[Page-level text extractions]

- Opening Delimiter -

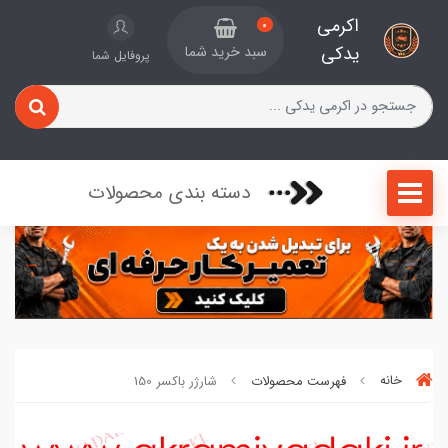
اکرمی
0
یدکی
سبد خرید شما
پروفایل شما
دسته بندی محصولات
خانه
فهرست محصولات
شارژر باکسر 150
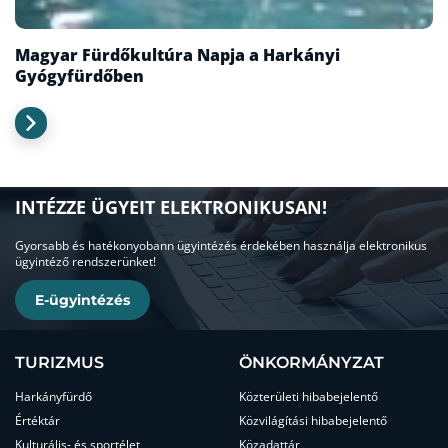
Magyar Fürdőkultúra Napja a Harkányi
Gyógyfürdőben
INTÉZZE ÜGYEIT ELEKTRONIKUSAN!
Gyorsabb és hatékonyobann ügyintézés érdekében használja elektronikus
ügyintéző rendszerünket!
E-ügyintézés
TURIZMUS
ÖNKORMÁNYZAT
Harkányfürdő
Közterületi hibabejelentő
Értéktár
Közvilágítási hibabejelentő
Kulturális- és sportélet
Közadattár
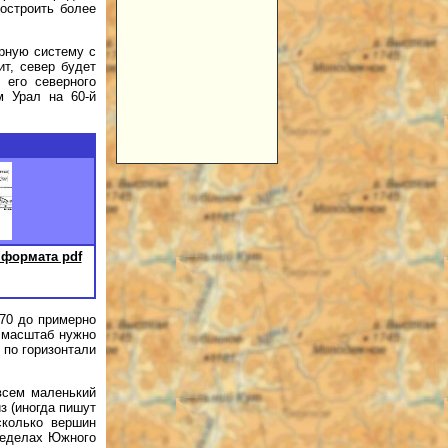
остроить более
орную систему с
ит, север будет
 его северного
м Урал на 60-й
 формата pdf
 70 до примерно
й масштаб нужно
 по горизонтали
всем маленький
з (иногда пишут
сколько вершин
ределах Южного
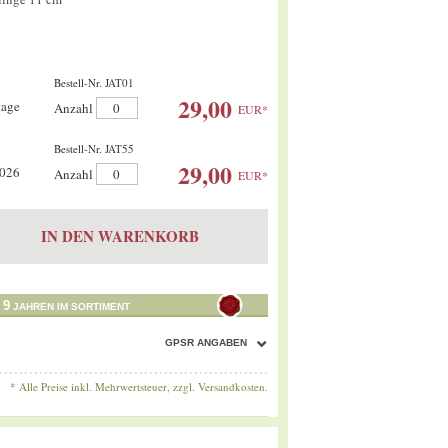
Bestell-Nr. JAT01
29,00
tage
Anzahl
Anzahl
EUR
*
Bestell-Nr. JAT55
29,00
2026
Anzahl
Anzahl
EUR
*
IN DEN WARENKORB
9
T
JAHREN IM SORTIMENT
GPSR ANGABEN
* Alle Preise inkl. Mehrwertsteuer, zzgl.
Versandkosten.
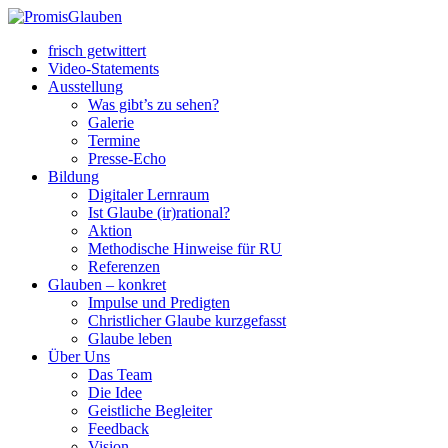
frisch getwittert
Video-Statements
Ausstellung
Was gibt’s zu sehen?
Galerie
Termine
Presse-Echo
Bildung
Digitaler Lernraum
Ist Glaube (ir)rational?
Aktion
Methodische Hinweise für RU
Referenzen
Glauben – konkret
Impulse und Predigten
Christlicher Glaube kurzgefasst
Glaube leben
Über Uns
Das Team
Die Idee
Geistliche Begleiter
Feedback
Vision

- Closing Delimiter -

About this exercise
Reproduce the lines from the one holding "з (иногда пишут" through the end of the entries above exactly, keeping both ends and dropping every picture.

Result below
з (иногда пишут
сколько вершин
ределах Южного
Bestell-Nr. JAT01
29,00
tage
Anzahl
Anzahl
EUR
*
Bestell-Nr. JAT55
29,00
2026
Anzahl
Anzahl
EUR
*
IN DEN WARENKORB
9
T
JAHREN IM SORTIMENT
GPSR ANGABEN
* Alle Preise inkl. Mehrwertsteuer, zzgl.
Versandkosten.
frisch getwittert
Video-Statements
Ausstellung
Was gibt’s zu sehen?
Galerie
Termine
Presse-Echo
Bildung
Digitaler Lernraum
Ist Glaube (ir)rational?
Aktion
Methodische Hinweise für RU
Referenzen
Glauben – konkret
Impulse und Predigten
Christlicher Glaube kurzgefasst
Glaube leben
Über Uns
Das Team
Die Idee
Geistliche Begleiter
Feedback
Vision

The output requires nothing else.